▸ Reading passage
Cllr Kari Brice said close attention would be paid to not impeding the flow of pedestrian traffic on pavements and providing enough parking for cars. “The message of the campaign is that our restaurants are open for business; we miss our patrons, and we are inviting people back to visit. But top of mind is that safety protocols – such as the wearing of masks, use of sanitiser, social distancing, and responsible behaviour – are adhered to.”  

Brice said the campaign was one way to offer practical options in support of businesses and residents. “This will hopefully become the blueprint from which other campaigns can be launched in future. We have a collective responsibility to ensure that our businesses can keep their doors open.”

Restaurants pledge to adhere to restrictions

Cllr Brice said a perfect example of creating a pedestrian-friendly environment would be High Street in Hermanus Old Town. “Work has begun on the upgrading and pedestrianisation of the street as envisaged in the Old Town revitalisation project.”

The area from the Dirkie Uys/High Street intersection to Woolworths is currently closed to vehicular traffic, but open to pedestrians. The existing kerbs and road asphalt have been removed and paving of the street will commence at the end of the week. The road will not be re-tarred but will be paved to create more walkway space for people, while at the same time allowing businesses to spill out onto the street.

Stored records

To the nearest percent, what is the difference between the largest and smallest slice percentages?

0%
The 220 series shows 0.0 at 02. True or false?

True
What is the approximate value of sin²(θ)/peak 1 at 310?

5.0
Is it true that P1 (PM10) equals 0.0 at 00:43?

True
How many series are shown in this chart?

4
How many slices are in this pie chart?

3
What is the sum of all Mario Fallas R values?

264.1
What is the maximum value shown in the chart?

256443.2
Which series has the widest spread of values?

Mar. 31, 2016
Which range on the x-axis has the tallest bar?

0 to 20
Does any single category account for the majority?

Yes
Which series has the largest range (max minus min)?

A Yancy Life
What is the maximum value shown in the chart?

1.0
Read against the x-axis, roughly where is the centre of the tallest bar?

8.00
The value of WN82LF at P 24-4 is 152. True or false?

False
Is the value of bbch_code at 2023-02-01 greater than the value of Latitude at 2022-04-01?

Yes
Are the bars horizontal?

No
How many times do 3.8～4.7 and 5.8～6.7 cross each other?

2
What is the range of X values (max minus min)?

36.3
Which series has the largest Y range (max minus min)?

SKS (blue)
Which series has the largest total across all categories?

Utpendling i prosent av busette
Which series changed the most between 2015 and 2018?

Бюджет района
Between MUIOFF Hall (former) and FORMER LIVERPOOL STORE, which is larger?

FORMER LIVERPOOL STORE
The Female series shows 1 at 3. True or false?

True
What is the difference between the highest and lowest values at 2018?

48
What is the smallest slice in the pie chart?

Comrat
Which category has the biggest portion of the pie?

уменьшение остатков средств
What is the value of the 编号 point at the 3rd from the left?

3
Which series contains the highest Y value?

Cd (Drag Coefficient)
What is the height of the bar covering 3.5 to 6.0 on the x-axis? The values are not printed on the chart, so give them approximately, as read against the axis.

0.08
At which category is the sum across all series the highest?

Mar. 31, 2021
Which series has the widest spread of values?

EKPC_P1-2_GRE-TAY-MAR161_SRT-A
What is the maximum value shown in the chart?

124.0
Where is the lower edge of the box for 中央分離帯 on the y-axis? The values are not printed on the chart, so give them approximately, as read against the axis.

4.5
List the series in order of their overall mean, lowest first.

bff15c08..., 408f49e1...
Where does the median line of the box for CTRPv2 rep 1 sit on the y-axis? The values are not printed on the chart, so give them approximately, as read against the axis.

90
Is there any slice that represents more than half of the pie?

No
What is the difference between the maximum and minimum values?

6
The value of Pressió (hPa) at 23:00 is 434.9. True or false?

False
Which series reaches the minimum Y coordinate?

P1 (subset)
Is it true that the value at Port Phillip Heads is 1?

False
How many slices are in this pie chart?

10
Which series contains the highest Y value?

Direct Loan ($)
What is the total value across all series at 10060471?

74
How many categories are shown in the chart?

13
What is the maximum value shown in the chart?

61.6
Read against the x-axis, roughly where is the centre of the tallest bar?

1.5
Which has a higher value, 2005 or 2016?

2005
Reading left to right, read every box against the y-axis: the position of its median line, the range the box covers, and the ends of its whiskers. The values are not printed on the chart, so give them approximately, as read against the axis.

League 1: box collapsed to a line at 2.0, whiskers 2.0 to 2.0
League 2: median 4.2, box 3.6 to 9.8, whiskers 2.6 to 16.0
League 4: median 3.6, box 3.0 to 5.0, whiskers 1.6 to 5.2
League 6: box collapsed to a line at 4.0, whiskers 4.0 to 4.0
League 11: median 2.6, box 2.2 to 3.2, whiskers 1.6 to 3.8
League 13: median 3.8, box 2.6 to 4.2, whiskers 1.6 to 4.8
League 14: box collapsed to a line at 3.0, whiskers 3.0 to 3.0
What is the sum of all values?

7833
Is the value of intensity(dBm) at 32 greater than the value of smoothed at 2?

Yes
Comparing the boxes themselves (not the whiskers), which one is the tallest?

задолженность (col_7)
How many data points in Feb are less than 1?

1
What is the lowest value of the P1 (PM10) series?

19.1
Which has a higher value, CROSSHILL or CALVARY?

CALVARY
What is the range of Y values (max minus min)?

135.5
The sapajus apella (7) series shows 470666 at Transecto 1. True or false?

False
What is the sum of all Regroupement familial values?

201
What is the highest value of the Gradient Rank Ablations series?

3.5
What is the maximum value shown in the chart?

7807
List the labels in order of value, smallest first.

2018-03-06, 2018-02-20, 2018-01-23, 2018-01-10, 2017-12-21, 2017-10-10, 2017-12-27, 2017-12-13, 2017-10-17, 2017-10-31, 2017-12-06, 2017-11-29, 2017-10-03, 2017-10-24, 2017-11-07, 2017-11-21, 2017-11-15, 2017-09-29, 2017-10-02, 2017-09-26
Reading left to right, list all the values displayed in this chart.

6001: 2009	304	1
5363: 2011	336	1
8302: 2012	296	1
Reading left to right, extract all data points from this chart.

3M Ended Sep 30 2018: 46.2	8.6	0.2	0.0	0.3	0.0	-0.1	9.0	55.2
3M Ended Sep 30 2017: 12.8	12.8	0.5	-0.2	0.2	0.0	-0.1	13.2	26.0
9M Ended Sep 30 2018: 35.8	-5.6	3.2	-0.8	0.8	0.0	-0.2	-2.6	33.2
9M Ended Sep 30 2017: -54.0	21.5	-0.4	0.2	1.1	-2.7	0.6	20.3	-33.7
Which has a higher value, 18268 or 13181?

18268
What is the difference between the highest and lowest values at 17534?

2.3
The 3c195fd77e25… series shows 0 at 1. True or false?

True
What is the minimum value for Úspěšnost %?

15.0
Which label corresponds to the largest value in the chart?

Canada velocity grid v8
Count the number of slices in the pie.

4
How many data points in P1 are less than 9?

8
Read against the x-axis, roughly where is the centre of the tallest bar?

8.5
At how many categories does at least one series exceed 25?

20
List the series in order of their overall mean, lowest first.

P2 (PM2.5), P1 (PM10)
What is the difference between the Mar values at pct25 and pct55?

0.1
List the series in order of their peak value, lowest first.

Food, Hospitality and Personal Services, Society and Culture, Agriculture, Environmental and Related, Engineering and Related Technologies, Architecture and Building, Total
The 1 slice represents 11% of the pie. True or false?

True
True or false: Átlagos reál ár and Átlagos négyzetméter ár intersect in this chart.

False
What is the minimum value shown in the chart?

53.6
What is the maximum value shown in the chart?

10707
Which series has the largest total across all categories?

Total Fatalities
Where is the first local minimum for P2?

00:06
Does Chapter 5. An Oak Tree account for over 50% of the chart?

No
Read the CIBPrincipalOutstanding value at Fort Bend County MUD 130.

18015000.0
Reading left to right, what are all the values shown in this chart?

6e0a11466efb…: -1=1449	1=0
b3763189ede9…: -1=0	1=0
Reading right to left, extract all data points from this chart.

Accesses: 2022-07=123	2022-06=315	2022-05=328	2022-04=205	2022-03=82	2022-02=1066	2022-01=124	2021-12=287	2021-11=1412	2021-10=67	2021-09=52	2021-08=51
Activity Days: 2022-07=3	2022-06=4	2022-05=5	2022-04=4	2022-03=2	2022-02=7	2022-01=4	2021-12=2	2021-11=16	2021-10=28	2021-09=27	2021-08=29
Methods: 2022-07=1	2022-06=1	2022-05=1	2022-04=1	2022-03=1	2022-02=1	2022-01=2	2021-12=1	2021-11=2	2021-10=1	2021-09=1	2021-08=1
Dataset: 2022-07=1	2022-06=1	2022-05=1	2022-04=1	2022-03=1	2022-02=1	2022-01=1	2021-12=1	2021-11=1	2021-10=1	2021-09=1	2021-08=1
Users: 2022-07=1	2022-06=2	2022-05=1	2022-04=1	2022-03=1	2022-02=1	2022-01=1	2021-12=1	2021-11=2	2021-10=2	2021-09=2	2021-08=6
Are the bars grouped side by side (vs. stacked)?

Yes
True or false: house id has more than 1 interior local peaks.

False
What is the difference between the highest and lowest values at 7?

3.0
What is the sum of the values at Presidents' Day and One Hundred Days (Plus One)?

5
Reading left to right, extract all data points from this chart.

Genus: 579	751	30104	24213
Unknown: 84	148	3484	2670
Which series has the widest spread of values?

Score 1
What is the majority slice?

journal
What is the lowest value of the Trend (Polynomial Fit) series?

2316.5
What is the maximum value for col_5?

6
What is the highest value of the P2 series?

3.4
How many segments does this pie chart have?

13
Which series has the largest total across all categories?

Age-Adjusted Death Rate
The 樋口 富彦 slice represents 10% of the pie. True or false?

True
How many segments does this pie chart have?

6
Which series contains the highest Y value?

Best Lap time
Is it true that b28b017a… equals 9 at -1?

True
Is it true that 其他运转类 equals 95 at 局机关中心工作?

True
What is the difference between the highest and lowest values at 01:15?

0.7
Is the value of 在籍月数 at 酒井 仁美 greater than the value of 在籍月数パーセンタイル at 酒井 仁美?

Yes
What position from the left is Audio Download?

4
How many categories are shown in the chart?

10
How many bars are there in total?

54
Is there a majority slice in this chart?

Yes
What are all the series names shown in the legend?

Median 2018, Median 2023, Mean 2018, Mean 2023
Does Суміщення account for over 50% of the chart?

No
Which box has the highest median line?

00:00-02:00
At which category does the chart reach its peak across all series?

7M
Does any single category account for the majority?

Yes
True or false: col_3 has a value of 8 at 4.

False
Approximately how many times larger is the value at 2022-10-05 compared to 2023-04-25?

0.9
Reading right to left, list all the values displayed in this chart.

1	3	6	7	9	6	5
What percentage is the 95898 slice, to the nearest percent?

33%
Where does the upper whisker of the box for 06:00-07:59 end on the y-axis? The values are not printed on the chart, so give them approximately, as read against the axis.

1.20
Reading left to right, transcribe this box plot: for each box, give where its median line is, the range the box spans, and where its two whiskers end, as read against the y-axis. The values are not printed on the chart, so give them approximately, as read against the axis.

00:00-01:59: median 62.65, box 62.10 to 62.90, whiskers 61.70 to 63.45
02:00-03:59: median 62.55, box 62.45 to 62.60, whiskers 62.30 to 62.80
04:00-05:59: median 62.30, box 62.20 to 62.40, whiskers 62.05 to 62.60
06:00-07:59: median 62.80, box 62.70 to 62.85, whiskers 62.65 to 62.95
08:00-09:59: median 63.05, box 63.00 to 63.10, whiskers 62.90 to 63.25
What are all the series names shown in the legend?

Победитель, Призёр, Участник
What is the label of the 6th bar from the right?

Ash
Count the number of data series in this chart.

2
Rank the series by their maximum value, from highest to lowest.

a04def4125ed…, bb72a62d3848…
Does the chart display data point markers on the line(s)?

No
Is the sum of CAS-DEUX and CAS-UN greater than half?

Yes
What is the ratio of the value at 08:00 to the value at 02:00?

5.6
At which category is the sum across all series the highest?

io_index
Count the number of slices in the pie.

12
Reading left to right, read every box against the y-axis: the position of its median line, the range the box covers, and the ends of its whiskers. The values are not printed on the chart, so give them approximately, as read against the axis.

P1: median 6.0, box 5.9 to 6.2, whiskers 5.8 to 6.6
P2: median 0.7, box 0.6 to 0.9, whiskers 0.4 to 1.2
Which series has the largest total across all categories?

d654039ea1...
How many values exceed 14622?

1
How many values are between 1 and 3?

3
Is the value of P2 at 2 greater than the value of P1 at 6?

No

▸ What you will do
- a) Translate this sentence from the article on the restaurant campaign into Spanish: "We have a collective responsibility to ensure that our businesses can keep their doors open."
- b) Reproduce word for word the part of the article on the restaurant campaign that runs from "The area from" up to and including "onto the street.".

▸ Responses by item number
- a) Tenemos la responsabilidad colectiva de garantizar que nuestros negocios puedan mantener sus puertas abiertas.

- b)
The area from the Dirkie Uys/High Street intersection to Woolworths is currently closed to vehicular traffic, but open to pedestrians. The existing kerbs and road asphalt have been removed and paving of the street will commence at the end of the week. The road will not be re-tarred but will be paved to create more walkway space for people, while at the same time allowing businesses to spill out onto the street.